→ **Task to complete**: I would like every line of the records below that contains the word "round" copied.

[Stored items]
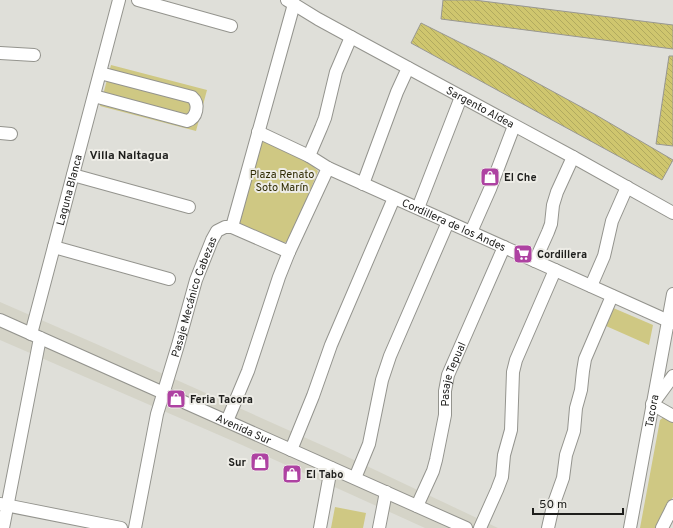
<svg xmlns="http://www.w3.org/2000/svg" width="673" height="528" font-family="Overpass,sans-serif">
<defs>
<pattern id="building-back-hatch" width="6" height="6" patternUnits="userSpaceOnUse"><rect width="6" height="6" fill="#cfc66e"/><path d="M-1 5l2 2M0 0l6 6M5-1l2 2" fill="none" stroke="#b1aa5f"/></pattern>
</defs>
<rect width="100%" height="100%" fill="#dfdfd9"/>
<!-- built -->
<path fill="#d5d4c8" d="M0 302 94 343 335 451 498 528H425L242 445 0 340Z"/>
<!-- park -->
<path fill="#cfc883" d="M111 65 207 90 196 131 100 106Z
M263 137 306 159 318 171 290 240 279 245 237 223Z
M611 307 653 325 649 345 606 326Z
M664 417 673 422V497L656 528H640L660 420Z
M335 507 366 513 363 528H331Z"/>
<!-- building -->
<path fill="url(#building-back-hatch)" stroke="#989792" d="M443 0H474L673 25V49L441 19Z
M421 23 495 60 596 115 673 160 662 180 411 43Z
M669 56H673V146L656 144Z"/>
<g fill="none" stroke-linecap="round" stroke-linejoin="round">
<defs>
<g id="minor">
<path d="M138 0 231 26"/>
<path id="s1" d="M287 0 318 19 351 37 573 157 673 213"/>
<path d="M0 53 34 55"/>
<path d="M94 96 187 121C197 118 200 104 192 97L100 73"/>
<path id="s2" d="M258 132 309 156 328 168 673 323"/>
<path d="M0 133 11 134"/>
<path d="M309 156 321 128 325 118 336 72 351 37"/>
<path d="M73 175 189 207"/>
<path d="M363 184 397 92 408 68"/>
<path d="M418 208 461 97"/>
<path d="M232 227 294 4"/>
<path d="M471 232 490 189 514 126"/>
<path d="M54 247 169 279"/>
<path d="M535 261 548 232 551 224 553 205 557 192 573 157"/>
<path d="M591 286 604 256 612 221 627 187"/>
<path id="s3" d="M0 320 466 528"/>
<path id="s4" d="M31 334 119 0"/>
<path d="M654 402 673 376"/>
<path d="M652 404 673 416"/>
<path d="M227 421 248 371 279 277 289 252 328 168"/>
<path d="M291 450 313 396 331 345 394 198"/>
<path d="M355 478 369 444 382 380 390 356 448 222"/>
<path d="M0 504 121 528"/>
<path id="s5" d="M417 506 433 471 436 460 445 415V391L448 375 504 247"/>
<path d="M3 528 40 338"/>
<path id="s6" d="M135 528 157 414 178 345 196 280 212 240 217 231 225 227H232L289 252"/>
<path d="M320 528 331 468"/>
<path d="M379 528 386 492"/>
<path d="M480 528 497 490 502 477 504 455 511 430 513 372 516 360 555 270"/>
<path d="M548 528 553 506 563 478 566 455 574 431 576 408 581 390 583 371 585 359 612 296"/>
<path id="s7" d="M630 528 673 294"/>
<path d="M662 528 673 506"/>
</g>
</defs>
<!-- minor casing -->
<use href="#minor" stroke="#94948e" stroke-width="14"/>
<!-- minor -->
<use href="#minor" stroke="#fff" stroke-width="12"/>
</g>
<!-- icons -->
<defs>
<symbol id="shop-square" viewBox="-11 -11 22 22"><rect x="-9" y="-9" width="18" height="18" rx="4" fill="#ae42a2" stroke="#edece6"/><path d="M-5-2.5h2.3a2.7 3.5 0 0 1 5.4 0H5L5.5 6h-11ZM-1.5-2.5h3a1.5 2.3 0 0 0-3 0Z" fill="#fff"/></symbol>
<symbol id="supermarket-square" viewBox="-11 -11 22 22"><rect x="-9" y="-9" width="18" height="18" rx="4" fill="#ae42a2" stroke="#edece6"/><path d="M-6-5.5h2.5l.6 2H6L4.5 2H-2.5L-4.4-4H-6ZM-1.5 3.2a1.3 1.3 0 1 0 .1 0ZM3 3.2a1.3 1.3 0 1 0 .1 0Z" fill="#fff"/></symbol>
</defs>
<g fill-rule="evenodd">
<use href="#shop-square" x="479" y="166" width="22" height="22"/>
<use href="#supermarket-square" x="512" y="243" width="22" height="22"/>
<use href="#shop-square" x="165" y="388" width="22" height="22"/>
<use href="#shop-square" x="249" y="451" width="22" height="22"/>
<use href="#shop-square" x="281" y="463" width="22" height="22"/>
</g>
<g text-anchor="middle" stroke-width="4" stroke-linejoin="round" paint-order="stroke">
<!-- street labels -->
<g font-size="11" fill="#1e1e1c" stroke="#edece6">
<text dy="4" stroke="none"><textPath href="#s1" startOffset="221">Sargento Aldea</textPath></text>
<text dy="4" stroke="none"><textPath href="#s4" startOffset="149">Laguna Blanca</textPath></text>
<text dy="4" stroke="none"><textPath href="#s2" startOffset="217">Cordillera de los Andes</textPath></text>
<text dy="4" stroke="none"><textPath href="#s6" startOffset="239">Pasaje Mecánico Cabezas</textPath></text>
<text dy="4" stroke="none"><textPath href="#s5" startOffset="138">Pasaje Tepual</textPath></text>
<text dy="4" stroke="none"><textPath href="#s7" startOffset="119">Tacora</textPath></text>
<text dy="4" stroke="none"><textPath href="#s3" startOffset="267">Avenida Sur</textPath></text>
</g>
<!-- park labels -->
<g font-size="11" fill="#302c04" stroke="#edece6">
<text x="282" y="178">Plaza Renato<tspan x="282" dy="13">Soto Marín</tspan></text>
</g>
<!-- poi labels -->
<g font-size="11" font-weight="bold" fill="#1e1e1c" stroke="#edece6" text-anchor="start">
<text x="504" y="181">El Che</text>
<text x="537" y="258">Cordillera</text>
<text x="190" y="403">Feria Tacora</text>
<text x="246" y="466" text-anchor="end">Sur</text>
<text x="306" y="478">El Tabo</text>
</g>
<!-- neighbourhood labels -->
<g font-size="12" font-weight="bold" fill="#1e1e1c" stroke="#edece6">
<text x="129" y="159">Villa Naltagua</text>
</g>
</g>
<!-- scale -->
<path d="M533 508v6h90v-6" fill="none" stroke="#1e1e1c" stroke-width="2"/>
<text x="539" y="508" font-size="12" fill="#1e1e1c" stroke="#edece6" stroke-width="3" paint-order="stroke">50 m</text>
</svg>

→ **Output of the task**:
<g fill="none" stroke-linecap="round" stroke-linejoin="round">
<g text-anchor="middle" stroke-width="4" stroke-linejoin="round" paint-order="stroke">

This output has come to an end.